We are also experiencing similar problems.
We are aslo running it as --ephemeral
, we have 4 build in parallel compiling C++ code.
The communiction loss seems to mostly happend during an artefact upload to GitHub using the Upload Action (https://github.com/actions/upload-artifact). However, it has also lost connection duing a post-checkout stage.
We have attempted to use some EC2 machines that are an insanly overkill for the task, however, the problem still seems to presist.
Since we are running 4 build at the time, it nearly always fails in one of them. 3 are Ubuntu based and 1 is Windows, but it does not seem to just be affecting 1 type of OS. The GitHub runner version is always the newest, as they are created via a script that fetches the newset runner.
Our current "solution" is just to "rebuild failed jobs" untill it works.

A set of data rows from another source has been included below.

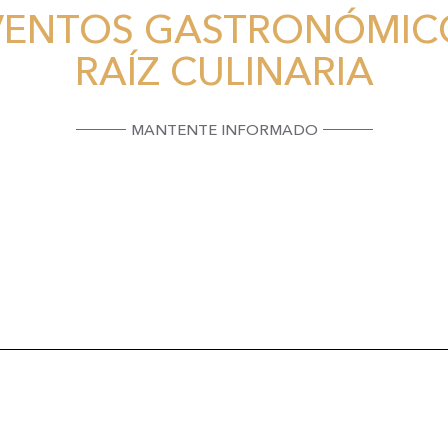
VENTOS GASTRONÓMIC
RAÍZ CULINARIA
MANTENTE INFORMADO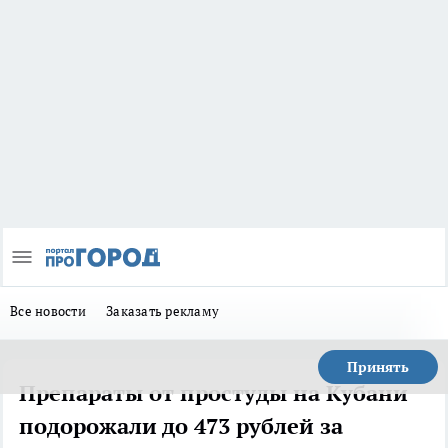
Все новости
Заказать рекламу
Принять
Препараты от простуды на Кубани
подорожали до 473 рублей за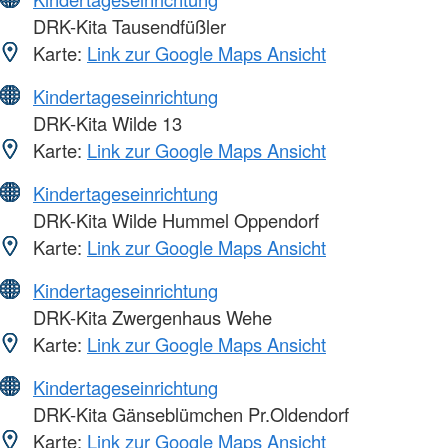
DRK-Kita Tausendfüßler
Karte:
Link zur Google Maps Ansicht
Kindertageseinrichtung
DRK-Kita Wilde 13
Karte:
Link zur Google Maps Ansicht
Kindertageseinrichtung
DRK-Kita Wilde Hummel Oppendorf
Karte:
Link zur Google Maps Ansicht
Kindertageseinrichtung
DRK-Kita Zwergenhaus Wehe
Karte:
Link zur Google Maps Ansicht
Kindertageseinrichtung
DRK-Kita Gänseblümchen Pr.Oldendorf
Karte:
Link zur Google Maps Ansicht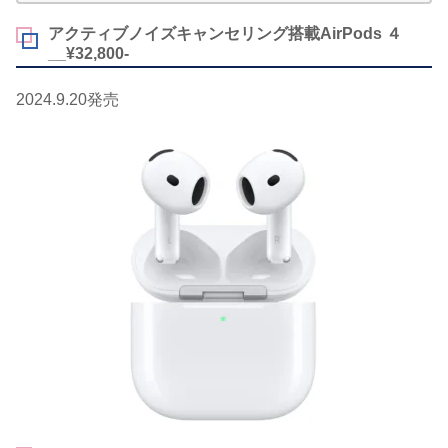
アクティブノイズキャンセリング搭載AirPods ４
__¥32,800-
2024.9.20発売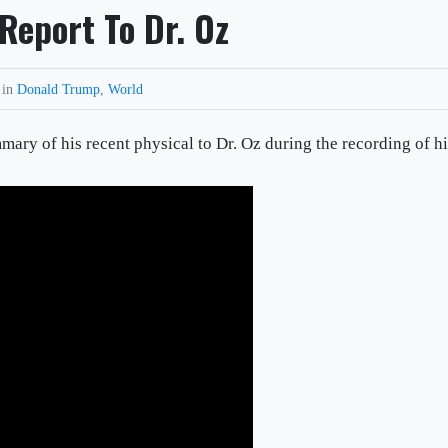
Report To Dr. Oz
 in
Donald Trump
,
World
ry of his recent physical to Dr. Oz during the recording of h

However, longterm this is unacceptable
Similar to https://github.com/actions/runner/issues/2624#issuecomment-1592427664
We have the same issue, which happens from time to time with our runners
For my particular scenario, the web socket errors are a red herring and aren't necessarily associated with the random loss of a runner.
IF in AWS and running on SPOT instances, depending on the SPOT instance settings and autoscaling, its very possible that the SPOT instances are heavily associated with the random loss of a GH runner instance. In our particular case, we went from SPOT to ON_DEMAND node groups and went from 30-40% failure rates to 0.01%
I downgraded Ubuntu from 22.04 LTS to 20.04 LTS and the workflow is no longer exhausting anything.
Description
Since 30 July 2022, our workflow fails with the following message:
"The self-hosted runner: ***** lost communication with the server. Verify the machine is running and has a healthy network connection. Anything in your workflow that terminates the runner process, starves it for CPU/Memory, or blocks its network access can cause this error."
We run our workflow on an AWS EC2 instance which is always connected and has enough resources (CPU/memory). The above failure happens even for the parts of the workflow that don't require high utilization of CPU/memory.
It seems that runner loses communication with GitHub and does not continue running the job.
Log
[2022-08-05 09:05:47Z INFO JobServer] Caught exception during append web console line to websocket, let's fallback to sending via non-websocket call (total calls: 48, failed calls: 2, websocket state: Open). [2022-08-05 09:05:47Z ERR JobServer] System.Net.WebSockets.WebSocketException (0x80004005): The remote party closed the WebSocket connection without completing the close handshake. ---> System.IO.IOException: Unable to write data to the transport connection: An existing connection was forcibly closed by the remote host.. ---> System.Net.Sockets.SocketException (10054): An existing connection was forcibly closed by the remote host.
Runner Version and Platform
Version 2.294.0 and runs on Windows Server 2016